Selected text >>
○ ○ ○ ○
- Description: Award for the best doctoral thesis presentation in the Department of Materials
- Country: United Kingdom
- Presented by: Oxford University

= Hetherington Prize =

The Hetherington Prize has been awarded once a year since 1991 at Oxford University for the best doctoral thesis presentation in the Department of Materials. The first ever prize (1991) was awarded to Prof. Kwang-Leong Choy (D.Phil., DSc, FIMMM, FRSC, CSci), who went on to become the Director of the Institute for Materials Discovery at University College London and Fellow of the Royal Society of Canada.

The award is almost exclusively awarded to only one doctoral candidate per year, but in two years it was shared (in 2011 to Nike Dattani and Lewys Jones, and in 2015 to Nina Klein, Aaron Lau, and Joe O'Gorman).
○ ○ ○ ○
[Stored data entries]
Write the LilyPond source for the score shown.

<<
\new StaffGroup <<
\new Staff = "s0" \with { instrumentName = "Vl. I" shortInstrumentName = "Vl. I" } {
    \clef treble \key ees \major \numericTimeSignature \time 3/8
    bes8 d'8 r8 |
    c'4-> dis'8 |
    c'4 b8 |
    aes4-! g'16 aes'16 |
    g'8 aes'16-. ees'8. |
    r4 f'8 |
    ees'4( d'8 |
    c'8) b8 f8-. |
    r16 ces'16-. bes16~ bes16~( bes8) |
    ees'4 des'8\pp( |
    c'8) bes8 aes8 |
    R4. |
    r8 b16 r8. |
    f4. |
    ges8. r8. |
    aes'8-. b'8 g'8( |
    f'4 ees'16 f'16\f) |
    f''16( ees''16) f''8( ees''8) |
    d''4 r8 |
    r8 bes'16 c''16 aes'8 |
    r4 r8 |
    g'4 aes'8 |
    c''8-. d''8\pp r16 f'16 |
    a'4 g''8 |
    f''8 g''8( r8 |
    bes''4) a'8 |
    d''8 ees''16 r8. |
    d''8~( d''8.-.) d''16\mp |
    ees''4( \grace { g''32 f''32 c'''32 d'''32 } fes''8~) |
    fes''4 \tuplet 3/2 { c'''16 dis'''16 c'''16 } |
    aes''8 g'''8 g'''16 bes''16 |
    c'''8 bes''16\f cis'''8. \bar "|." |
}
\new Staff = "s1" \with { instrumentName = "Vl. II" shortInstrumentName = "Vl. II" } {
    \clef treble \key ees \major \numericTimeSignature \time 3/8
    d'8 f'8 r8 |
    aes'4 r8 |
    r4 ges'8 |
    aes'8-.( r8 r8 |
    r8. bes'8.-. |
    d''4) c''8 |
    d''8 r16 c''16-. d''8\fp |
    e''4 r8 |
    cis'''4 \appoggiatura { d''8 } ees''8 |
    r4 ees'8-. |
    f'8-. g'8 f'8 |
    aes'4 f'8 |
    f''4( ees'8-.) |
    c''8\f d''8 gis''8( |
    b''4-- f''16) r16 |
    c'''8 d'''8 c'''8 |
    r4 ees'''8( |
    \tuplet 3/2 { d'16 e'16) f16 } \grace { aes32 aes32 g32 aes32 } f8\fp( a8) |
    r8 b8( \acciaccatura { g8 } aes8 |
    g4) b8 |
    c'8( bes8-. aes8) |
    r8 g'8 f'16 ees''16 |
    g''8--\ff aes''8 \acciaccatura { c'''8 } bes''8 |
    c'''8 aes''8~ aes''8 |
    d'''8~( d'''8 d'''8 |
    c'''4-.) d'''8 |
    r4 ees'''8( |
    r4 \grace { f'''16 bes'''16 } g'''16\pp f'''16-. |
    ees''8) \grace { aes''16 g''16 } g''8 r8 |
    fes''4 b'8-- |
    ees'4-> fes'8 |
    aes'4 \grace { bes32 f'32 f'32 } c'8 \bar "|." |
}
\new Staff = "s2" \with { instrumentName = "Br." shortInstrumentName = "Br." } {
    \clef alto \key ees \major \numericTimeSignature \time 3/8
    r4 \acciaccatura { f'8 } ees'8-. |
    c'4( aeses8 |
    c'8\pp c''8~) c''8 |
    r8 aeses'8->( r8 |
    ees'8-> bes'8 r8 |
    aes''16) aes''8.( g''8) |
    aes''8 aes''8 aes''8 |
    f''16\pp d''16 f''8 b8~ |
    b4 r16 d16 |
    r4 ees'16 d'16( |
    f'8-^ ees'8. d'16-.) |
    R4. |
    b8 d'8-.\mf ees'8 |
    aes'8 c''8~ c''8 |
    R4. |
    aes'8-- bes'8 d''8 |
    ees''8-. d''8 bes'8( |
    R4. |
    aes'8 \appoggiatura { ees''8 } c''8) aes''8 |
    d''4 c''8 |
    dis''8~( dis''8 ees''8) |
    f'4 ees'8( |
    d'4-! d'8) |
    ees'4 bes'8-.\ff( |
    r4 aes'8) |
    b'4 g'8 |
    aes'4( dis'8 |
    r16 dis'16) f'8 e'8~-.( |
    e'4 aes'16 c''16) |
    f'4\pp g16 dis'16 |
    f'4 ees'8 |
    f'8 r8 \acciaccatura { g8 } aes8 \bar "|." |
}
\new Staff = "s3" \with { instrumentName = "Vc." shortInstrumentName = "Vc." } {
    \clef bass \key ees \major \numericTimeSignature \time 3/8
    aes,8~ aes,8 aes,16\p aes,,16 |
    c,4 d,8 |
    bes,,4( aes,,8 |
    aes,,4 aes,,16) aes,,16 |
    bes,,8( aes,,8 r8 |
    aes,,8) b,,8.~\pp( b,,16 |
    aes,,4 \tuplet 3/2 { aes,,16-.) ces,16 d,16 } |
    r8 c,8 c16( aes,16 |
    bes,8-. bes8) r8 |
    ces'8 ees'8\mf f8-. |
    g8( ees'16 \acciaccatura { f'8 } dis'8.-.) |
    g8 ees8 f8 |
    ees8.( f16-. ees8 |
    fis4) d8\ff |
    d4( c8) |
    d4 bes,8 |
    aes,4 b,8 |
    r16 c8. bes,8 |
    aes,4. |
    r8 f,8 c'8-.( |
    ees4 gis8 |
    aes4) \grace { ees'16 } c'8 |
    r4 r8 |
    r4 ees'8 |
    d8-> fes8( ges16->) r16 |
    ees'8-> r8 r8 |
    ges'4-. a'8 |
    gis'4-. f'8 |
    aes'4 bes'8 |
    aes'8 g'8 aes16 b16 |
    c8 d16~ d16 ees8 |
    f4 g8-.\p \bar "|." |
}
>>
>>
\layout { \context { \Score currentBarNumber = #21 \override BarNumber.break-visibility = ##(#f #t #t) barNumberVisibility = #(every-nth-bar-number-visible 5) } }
○ ○ ○ ○
What is needed >> Can you retype the Hetherington Prize text word for word, from "The award is" to "and Joe O'Gorman)."?

Task response >>
The award is almost exclusively awarded to only one doctoral candidate per year, but in two years it was shared (in 2011 to Nike Dattani and Lewys Jones, and in 2015 to Nina Klein, Aaron Lau, and Joe O'Gorman).